== Segment start ==

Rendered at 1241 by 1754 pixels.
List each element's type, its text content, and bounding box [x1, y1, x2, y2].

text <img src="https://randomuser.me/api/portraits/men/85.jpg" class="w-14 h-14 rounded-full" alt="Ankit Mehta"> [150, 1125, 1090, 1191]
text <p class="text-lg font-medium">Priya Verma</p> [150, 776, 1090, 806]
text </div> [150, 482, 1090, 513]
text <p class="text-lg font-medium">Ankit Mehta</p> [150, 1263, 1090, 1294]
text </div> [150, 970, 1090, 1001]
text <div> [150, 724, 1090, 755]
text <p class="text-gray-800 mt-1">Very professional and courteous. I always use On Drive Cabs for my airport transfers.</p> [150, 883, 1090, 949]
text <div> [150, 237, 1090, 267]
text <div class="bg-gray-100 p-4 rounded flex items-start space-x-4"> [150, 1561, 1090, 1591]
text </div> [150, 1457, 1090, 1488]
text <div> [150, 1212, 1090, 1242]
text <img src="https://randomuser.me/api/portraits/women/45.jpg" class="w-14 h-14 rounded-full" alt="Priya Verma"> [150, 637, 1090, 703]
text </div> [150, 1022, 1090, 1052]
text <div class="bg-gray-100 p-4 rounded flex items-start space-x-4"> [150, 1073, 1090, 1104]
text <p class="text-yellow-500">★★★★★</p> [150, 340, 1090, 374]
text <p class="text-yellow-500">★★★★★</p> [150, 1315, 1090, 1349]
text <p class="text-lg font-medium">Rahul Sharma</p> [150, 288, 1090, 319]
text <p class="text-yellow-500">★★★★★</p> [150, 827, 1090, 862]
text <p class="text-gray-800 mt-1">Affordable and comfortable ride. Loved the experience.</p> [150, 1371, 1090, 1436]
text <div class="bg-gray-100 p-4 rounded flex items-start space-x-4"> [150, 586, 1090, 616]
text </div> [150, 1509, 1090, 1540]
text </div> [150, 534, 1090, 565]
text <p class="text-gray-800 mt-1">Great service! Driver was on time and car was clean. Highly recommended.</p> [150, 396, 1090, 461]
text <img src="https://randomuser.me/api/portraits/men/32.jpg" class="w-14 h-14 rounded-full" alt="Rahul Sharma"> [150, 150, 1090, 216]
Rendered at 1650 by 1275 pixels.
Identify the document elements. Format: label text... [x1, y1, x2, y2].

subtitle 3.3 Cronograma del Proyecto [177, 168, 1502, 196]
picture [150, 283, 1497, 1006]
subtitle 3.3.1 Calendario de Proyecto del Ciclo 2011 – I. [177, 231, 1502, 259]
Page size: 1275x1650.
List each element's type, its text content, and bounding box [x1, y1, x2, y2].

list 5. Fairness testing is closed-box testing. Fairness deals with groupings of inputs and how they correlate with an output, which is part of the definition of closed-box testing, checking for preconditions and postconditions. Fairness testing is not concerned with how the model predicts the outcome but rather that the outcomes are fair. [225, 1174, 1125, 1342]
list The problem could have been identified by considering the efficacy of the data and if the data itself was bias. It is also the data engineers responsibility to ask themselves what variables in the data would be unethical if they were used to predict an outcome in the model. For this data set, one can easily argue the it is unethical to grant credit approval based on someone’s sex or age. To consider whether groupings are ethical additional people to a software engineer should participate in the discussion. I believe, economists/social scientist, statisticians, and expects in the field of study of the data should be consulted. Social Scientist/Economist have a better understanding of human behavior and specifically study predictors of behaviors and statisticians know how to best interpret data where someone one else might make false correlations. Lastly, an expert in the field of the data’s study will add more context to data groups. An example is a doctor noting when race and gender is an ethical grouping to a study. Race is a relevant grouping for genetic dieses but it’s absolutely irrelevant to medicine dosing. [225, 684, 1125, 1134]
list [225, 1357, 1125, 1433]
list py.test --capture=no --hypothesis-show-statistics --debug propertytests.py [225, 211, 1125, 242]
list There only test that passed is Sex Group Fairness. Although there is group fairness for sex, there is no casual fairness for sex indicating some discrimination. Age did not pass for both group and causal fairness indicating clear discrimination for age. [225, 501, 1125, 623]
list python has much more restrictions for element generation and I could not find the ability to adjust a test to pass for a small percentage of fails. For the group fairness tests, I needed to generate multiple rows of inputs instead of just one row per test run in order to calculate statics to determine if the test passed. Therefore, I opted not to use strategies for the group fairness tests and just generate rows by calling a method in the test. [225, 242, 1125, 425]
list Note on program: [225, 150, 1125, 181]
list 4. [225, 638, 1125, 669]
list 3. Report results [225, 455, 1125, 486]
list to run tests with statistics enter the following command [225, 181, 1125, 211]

== Segment end ==

> **What is required**: Copy each line containing the word "more" from the data.

> **Answer section**:
list The problem could have been identified by considering the efficacy of the data and if the data itself was bias. It is also the data engineers responsibility to ask themselves what variables in the data would be unethical if they were used to predict an outcome in the model. For this data set, one can easily argue the it is unethical to grant credit approval based on someone’s sex or age. To consider whether groupings are ethical additional people to a software engineer should participate in the discussion. I believe, economists/social scientist, statisticians, and expects in the field of study of the data should be consulted. Social Scientist/Economist have a better understanding of human behavior and specifically study predictors of behaviors and statisticians know how to best interpret data where someone one else might make false correlations. Lastly, an expert in the field of the data’s study will add more context to data groups. An example is a doctor noting when race and gender is an ethical grouping to a study. Race is a relevant grouping for genetic dieses but it’s absolutely irrelevant to medicine dosing. [225, 684, 1125, 1134]
list python has much more restrictions for element generation and I could not find the ability to adjust a test to pass for a small percentage of fails. For the group fairness tests, I needed to generate multiple rows of inputs instead of just one row per test run in order to calculate statics to determine if the test passed. Therefore, I opted not to use strategies for the group fairness tests and just generate rows by calling a method in the test. [225, 242, 1125, 425]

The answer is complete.